▶ _EXERCISE TASK_: In the records below, render the lines from the line with "catalogue / barcode: US 2575653" to the line with "collectors: J. S. de la Cruz", both included, as a Markdown table with the columns No. and Line. Skip any blank lines.

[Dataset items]

[START]

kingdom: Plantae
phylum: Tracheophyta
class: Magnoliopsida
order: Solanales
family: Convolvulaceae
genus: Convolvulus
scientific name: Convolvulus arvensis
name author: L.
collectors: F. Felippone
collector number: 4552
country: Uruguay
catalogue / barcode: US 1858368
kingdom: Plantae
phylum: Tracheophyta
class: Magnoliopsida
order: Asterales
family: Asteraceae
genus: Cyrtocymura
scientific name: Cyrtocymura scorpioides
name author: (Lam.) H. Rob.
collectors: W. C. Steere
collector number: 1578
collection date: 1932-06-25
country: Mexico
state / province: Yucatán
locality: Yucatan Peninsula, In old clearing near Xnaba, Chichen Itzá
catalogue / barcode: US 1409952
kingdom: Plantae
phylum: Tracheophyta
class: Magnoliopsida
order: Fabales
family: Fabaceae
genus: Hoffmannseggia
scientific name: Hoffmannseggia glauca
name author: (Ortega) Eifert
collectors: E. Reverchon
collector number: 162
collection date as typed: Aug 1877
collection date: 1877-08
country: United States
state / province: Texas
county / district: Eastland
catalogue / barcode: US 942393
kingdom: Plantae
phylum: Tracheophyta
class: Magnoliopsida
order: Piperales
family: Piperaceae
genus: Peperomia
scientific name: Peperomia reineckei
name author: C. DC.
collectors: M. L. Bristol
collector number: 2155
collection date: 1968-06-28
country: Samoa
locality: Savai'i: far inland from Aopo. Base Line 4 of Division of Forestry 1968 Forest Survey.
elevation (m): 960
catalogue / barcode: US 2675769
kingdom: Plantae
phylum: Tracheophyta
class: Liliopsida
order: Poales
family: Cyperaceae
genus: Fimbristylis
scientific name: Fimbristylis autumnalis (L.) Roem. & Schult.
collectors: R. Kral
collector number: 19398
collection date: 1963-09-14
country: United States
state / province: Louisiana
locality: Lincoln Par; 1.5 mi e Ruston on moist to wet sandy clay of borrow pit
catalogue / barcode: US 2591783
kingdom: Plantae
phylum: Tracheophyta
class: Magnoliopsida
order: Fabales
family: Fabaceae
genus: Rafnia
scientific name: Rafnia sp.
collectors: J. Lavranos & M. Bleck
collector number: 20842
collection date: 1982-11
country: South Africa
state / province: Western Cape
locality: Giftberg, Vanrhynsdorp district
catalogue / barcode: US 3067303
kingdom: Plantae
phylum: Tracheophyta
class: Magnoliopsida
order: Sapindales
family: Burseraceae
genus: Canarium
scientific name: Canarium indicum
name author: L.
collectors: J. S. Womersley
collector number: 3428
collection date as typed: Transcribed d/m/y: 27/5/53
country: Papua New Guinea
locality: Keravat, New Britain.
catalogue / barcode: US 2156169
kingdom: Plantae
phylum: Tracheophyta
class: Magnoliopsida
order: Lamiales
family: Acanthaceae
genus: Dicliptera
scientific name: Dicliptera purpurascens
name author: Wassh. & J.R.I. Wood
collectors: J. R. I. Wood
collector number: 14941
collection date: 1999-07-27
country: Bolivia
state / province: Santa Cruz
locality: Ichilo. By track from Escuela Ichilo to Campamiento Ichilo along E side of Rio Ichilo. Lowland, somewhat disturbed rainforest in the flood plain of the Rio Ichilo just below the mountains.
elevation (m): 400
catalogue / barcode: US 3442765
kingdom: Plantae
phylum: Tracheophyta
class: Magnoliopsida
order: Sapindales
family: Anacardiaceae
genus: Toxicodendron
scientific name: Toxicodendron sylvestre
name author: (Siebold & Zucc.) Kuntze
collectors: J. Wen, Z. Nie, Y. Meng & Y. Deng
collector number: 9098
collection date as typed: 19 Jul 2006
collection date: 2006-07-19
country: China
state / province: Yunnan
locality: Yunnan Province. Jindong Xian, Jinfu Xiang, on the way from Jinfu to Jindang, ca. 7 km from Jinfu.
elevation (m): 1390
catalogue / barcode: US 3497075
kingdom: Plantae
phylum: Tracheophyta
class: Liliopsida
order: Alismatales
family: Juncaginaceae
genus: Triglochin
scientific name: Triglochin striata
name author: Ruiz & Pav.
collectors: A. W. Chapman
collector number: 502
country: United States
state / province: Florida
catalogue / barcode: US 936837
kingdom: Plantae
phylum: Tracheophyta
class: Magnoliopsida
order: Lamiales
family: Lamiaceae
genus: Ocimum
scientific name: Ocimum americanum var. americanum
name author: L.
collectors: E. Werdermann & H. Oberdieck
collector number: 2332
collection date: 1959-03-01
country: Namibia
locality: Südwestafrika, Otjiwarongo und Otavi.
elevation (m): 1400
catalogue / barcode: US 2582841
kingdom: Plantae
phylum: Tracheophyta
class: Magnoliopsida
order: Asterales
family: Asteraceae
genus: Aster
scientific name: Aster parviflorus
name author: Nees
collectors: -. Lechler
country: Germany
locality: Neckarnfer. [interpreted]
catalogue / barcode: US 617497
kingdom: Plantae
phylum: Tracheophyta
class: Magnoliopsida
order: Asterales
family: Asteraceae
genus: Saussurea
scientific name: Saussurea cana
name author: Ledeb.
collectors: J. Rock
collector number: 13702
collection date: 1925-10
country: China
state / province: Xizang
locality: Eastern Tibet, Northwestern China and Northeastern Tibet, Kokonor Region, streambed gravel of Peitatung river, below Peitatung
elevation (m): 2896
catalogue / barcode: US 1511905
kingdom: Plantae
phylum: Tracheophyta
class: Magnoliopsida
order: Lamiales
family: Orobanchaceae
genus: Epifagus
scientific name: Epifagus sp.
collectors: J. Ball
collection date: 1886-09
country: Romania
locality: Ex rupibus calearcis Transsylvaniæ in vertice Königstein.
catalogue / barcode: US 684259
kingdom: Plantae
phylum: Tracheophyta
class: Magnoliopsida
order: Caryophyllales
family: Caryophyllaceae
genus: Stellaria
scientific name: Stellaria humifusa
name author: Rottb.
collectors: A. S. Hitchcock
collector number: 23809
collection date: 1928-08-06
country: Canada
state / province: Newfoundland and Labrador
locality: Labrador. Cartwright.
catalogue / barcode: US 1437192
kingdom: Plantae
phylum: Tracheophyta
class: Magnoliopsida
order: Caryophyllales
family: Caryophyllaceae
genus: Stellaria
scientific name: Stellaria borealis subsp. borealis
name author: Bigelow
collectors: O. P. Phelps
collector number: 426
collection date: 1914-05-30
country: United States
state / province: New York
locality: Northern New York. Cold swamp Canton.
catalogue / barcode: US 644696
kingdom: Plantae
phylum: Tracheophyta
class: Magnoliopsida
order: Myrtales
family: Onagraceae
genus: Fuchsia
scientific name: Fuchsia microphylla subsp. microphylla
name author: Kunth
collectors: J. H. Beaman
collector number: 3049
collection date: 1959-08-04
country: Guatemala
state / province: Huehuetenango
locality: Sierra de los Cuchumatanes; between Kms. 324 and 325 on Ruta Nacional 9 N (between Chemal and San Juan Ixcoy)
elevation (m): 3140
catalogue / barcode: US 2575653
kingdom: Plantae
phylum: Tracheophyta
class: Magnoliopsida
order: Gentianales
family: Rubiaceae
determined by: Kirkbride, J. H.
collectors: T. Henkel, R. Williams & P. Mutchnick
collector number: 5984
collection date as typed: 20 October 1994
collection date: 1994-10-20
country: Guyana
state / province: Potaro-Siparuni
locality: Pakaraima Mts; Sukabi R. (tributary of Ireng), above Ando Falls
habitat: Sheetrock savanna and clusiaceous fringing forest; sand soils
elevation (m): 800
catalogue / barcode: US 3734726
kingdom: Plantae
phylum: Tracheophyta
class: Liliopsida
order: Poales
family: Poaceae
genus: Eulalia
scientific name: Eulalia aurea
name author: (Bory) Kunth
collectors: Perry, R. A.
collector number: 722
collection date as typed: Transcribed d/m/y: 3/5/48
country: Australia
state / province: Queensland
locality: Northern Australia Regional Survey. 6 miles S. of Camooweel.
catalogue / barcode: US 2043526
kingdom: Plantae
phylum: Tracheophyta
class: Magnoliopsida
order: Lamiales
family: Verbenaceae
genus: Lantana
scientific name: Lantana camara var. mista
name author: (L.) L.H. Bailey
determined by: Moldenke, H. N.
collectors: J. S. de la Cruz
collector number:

[END]

▶ _SOLUTION FOR THIS PROBLEM_:
| No. | Line |
|---|---|
| 1 | catalogue / barcode: US 2575653 |
| 2 | kingdom: Plantae |
| 3 | phylum: Tracheophyta |
| 4 | class: Magnoliopsida |
| 5 | order: Gentianales |
| 6 | family: Rubiaceae |
| 7 | determined by: Kirkbride, J. H. |
| 8 | collectors: T. Henkel, R. Williams & P. Mutchnick |
| 9 | collector number: 5984 |
| 10 | collection date as typed: 20 October 1994 |
| 11 | collection date: 1994-10-20 |
| 12 | country: Guyana |
| 13 | state / province: Potaro-Siparuni |
| 14 | locality: Pakaraima Mts; Sukabi R. (tributary of Ireng), above Ando Falls |
| 15 | habitat: Sheetrock savanna and clusiaceous fringing forest; sand soils |
| 16 | elevation (m): 800 |
| 17 | catalogue / barcode: US 3734726 |
| 18 | kingdom: Plantae |
| 19 | phylum: Tracheophyta |
| 20 | class: Liliopsida |
| 21 | order: Poales |
| 22 | family: Poaceae |
| 23 | genus: Eulalia |
| 24 | scientific name: Eulalia aurea |
| 25 | name author: (Bory) Kunth |
| 26 | collectors: Perry, R. A. |
| 27 | collector number: 722 |
| 28 | collection date as typed: Transcribed d/m/y: 3/5/48 |
| 29 | country: Australia |
| 30 | state / province: Queensland |
| 31 | locality: Northern Australia Regional Survey. 6 miles S. of Camooweel. |
| 32 | catalogue / barcode: US 2043526 |
| 33 | kingdom: Plantae |
| 34 | phylum: Tracheophyta |
| 35 | class: Magnoliopsida |
| 36 | order: Lamiales |
| 37 | family: Verbenaceae |
| 38 | genus: Lantana |
| 39 | scientific name: Lantana camara var. mista |
| 40 | name author: (L.) L.H. Bailey |
| 41 | determined by: Moldenke, H. N. |
| 42 | collectors: J. S. de la Cruz |